Bishop: "I'm afraid you've got a bad egg, Mr Jones"; Curate: "Oh, no, my Lord, I assure you that parts of it are excellent!"
Figures from the Office for National Statistics released this week painted an interesting picture of what is going on in the UK labour market at the moment. It was something of a mixed bag, in truth. On the one hand, there was a welcome rise in the number of people in employment – up by 24,000 when compared to the previous three months and by 432,000 over a year. In addition, job vacancies stood at 516,000 - the highest level since the end of 2008.
On the other hand, there was a rise in the number of people “not in the labour force” – those aged between 16 and 64 either not looking or not available to work – to just under 9m. Put another way, combined with the 2.5m seeking work, some 30% of the 16-64 age bracket are not in employment. Students and those who have taken early retirement will obviously account for some of this, but it is still nevertheless a high number.
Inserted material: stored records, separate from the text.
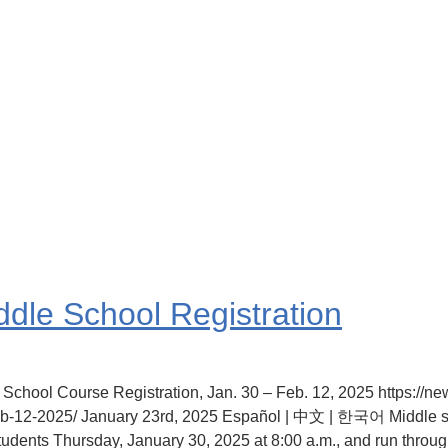
ddle School Registration
 School Course Registration, Jan. 30 – Feb. 12, 2025 https://n
feb-12-2025/ January 23rd, 2025 Español | 中文 | 한국어 Middle sc
students Thursday, January 30, 2025 at 8:00 a.m., and run thro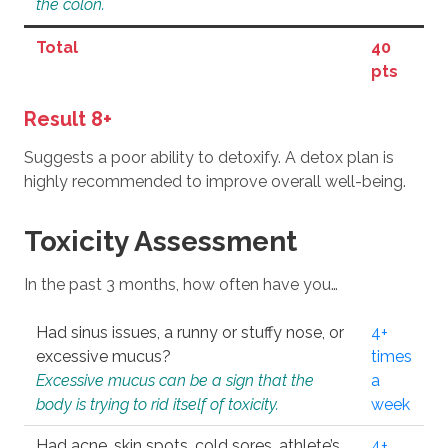
the colon.
Total
40
pts
Result 8+
Suggests a poor ability to detoxify. A detox plan is
highly recommended to improve overall well-being.
Toxicity Assessment
In the past 3 months, how often have you…
Had sinus issues, a runny or stuffy nose, or
4+
excessive mucus?
times
Excessive mucus can be a sign that the
a
body is trying to rid itself of toxicity.
week
Had acne, skin spots, cold sores, athlete’s
4+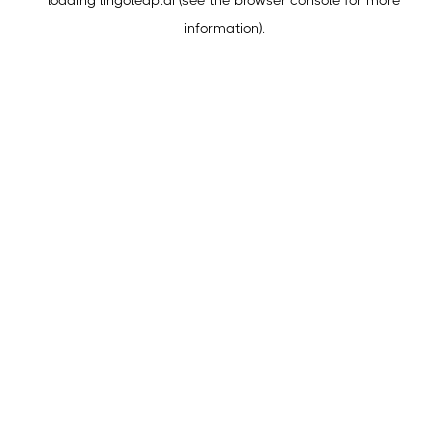
loading
lingoleap.ai
(see the
browser console
for more
information).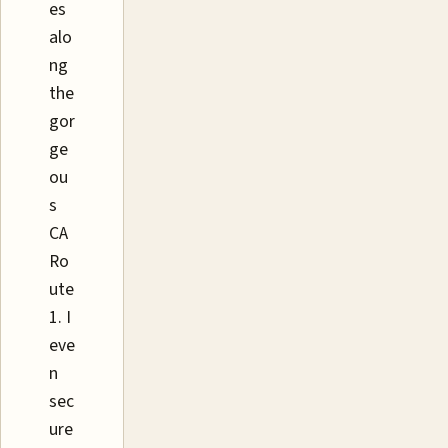
es
alo
ng
the
gor
ge
ou
s
CA
Ro
ute
1. I
eve
n
sec
ure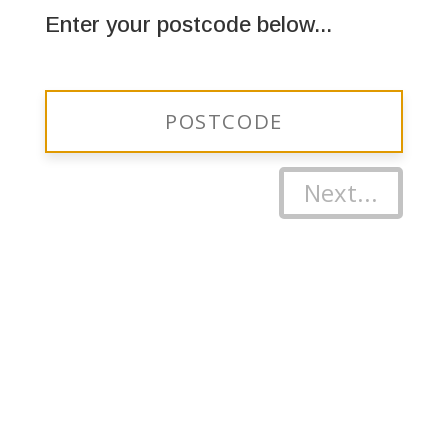
Enter your postcode below...
Next...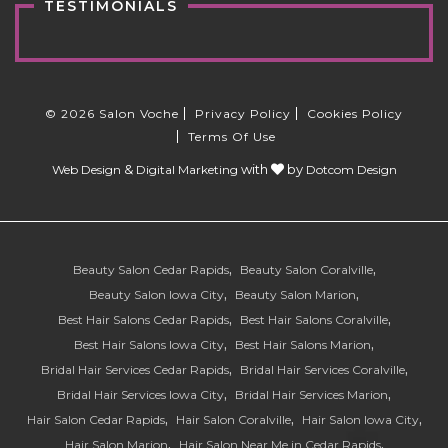
TESTIMONIALS
© 2026 Salon Voche
Privacy Policy
Cookies Policy
Terms Of Use
&
with
by
Web Design
Digital Marketing
Dotcom Design
Beauty Salon Cedar Rapids
Beauty Salon Coralville
Beauty Salon Iowa City
Beauty Salon Marion
Best Hair Salons Cedar Rapids
Best Hair Salons Coralville
Best Hair Salons Iowa City
Best Hair Salons Marion
Bridal Hair Services Cedar Rapids
Bridal Hair Services Coralville
Bridal Hair Services Iowa City
Bridal Hair Services Marion
Hair Salon Cedar Rapids
Hair Salon Coralville
Hair Salon Iowa City
Hair Salon Marion
Hair Salon Near Me in Cedar Rapids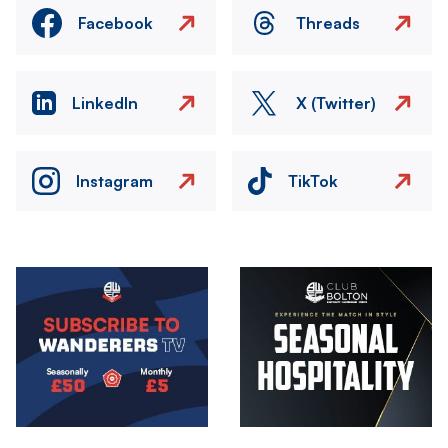
Facebook
Threads
LinkedIn
X (Twitter)
Instagram
TikTok
Image
Image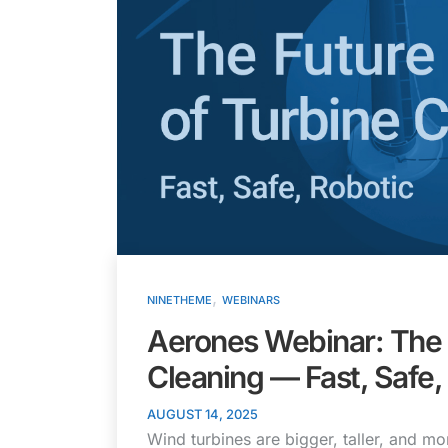
,
NINETHEME
WEBINARS
Aerones Webinar: The 
Cleaning — Fast, Safe,
AUGUST 14, 2025
Wind turbines are bigger, taller, and 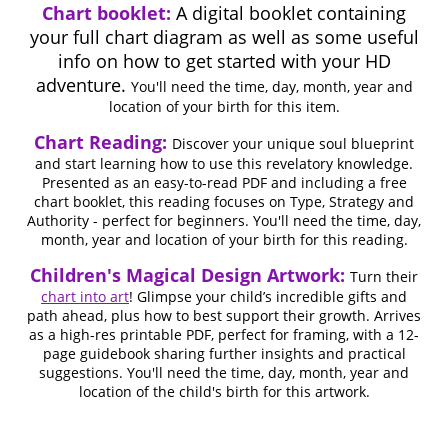
Chart booklet:
A digital booklet containing
your full chart diagram as well as some useful
info on how to get started with your HD
adventure.
You'll need the time, day, month, year and
location of your birth for this item.
Chart Reading:
Discover your unique soul blueprint
and start learning how to use this revelatory knowledge.
Presented as an easy-to-read PDF and including a free
chart booklet, this reading focuses on Type, Strategy and
Authority - perfect for beginners. You'll need the time, day,
month, year and location of your birth for this reading.
Children's Magical Design Artwork:
Turn their
chart into art
! Glimpse your child’s incredible gifts and
path ahead, plus how to best support their growth. Arrives
as a high-res printable PDF, perfect for framing, with a 12-
page guidebook sharing further insights and practical
suggestions. You'll need the time, day, month, year and
location of the child's birth for this artwork.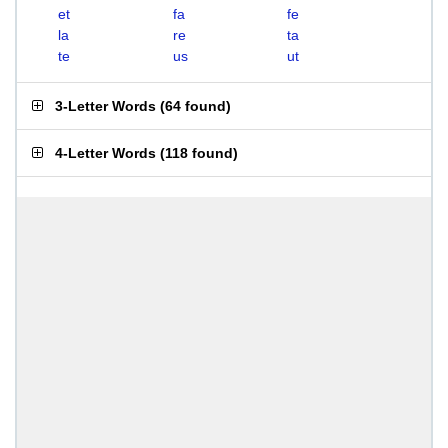
et
fa
fe
la
re
ta
te
us
ut
3-Letter Words
(
64 found
)
4-Letter Words
(
118 found
)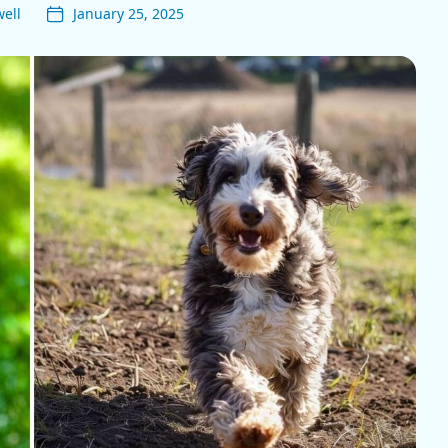
ell
January 25, 2025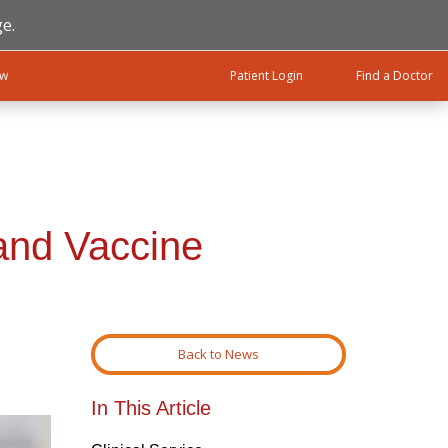
e.
ow
Patient Login
Find a Doctor
 and Vaccine
Back to News
In This Article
In another sign of the changing demographics in the UK, the figure I found most interesting was the number of people over 65 in employment, which exceeded one million for the first time and has almost doubled in the last twenty years. This has several causes. Of course, there are significantly more people in the UK who have entered this esteemed age bracket. Moreover, in general terms, the health of the over 65s is considerably better than, say, twenty years ago. People running marathons in their seventies is not uncommon these days! Changes in employment legislation, too, has meant that a fixed retirement date does not exist in quite the way that it did in the past.
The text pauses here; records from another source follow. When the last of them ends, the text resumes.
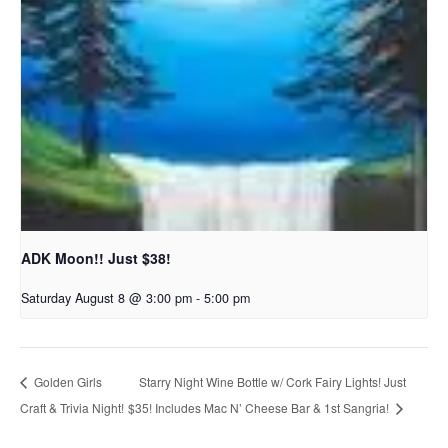
ADK Moon!! Just $38!
Saturday August 8 @ 3:00 pm
-
5:00 pm
Starry Night Wine Bottle w/ Cork Fairy Lights! Just
Golden Girls
Craft & Trivia Night!
$35! Includes Mac N’ Cheese Bar & 1st Sangria!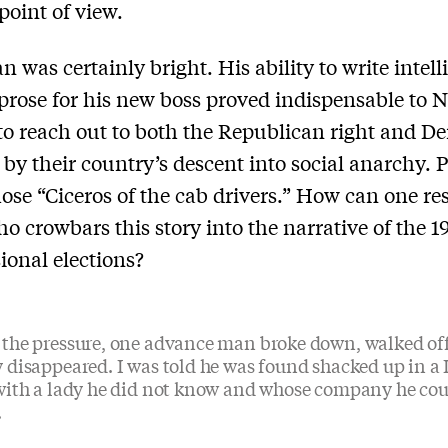
point of view.
 was certainly bright. His ability to write intell
rose for his new boss proved indispensable to N
 to reach out to both the Republican right and D
 by their country’s descent into social anarchy. 
hose “Ciceros of the cab drivers.” How can one res
ho crowbars this story into the narrative of the 1
ional elections?
the pressure, one advance man broke down, walked off
 disappeared. I was told he was found shacked up in a
with a lady he did not know and whose company he cou
.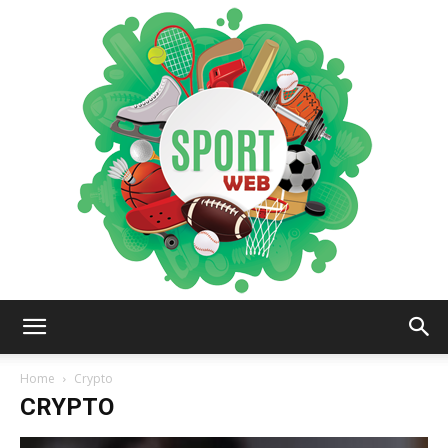
iSportsWeb
Home
Crypto
CRYPTO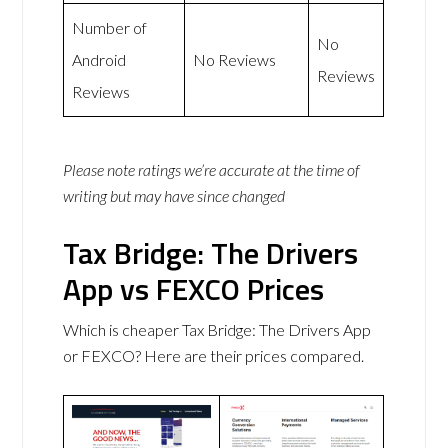
Number of
No
Android
No Reviews
Reviews
Reviews
Please note ratings we’re accurate at the time of
writing but may have since changed
Tax Bridge: The Drivers
App vs FEXCO Prices
Which is cheaper Tax Bridge: The Drivers App
or FEXCO? Here are their prices compared.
However, another factor is economic necessity. Household incomes have been squeezed and the value of pensions has dropped and, for those relying on savings income from savings accounts, the current ultra low interest rate environment has not been the panacea that it has for borrowers. Annuity rates, based on government bond yields, have fallen to record levels meaning that, for those retiring with a money purchase scheme pension (as opposed to a final salary scheme) are faced with some unenviable choices, one of which is to continue to work.
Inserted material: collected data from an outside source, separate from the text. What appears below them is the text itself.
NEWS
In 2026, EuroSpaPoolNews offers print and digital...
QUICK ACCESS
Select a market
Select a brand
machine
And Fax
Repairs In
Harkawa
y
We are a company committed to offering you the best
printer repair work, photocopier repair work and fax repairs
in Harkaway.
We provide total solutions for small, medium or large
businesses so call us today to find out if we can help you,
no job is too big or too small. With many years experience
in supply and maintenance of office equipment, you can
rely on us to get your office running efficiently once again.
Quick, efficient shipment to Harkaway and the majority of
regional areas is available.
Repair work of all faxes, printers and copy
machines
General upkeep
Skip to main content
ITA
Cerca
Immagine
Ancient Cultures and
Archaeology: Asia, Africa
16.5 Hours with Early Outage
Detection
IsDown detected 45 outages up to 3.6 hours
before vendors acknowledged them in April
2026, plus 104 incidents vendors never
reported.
Rather like the curate’s egg, politicians of every hue can find something to bolster their argument in this report. However, in the economic journey that we are on, the direction of travel still feels positive. We were never likely to go from midnight to midday in one move – indeed we have commented before that any recovery was likely to be a long, draw out affair – but these figures, especially the number of job vacancies, show the economy is moving in the right direction.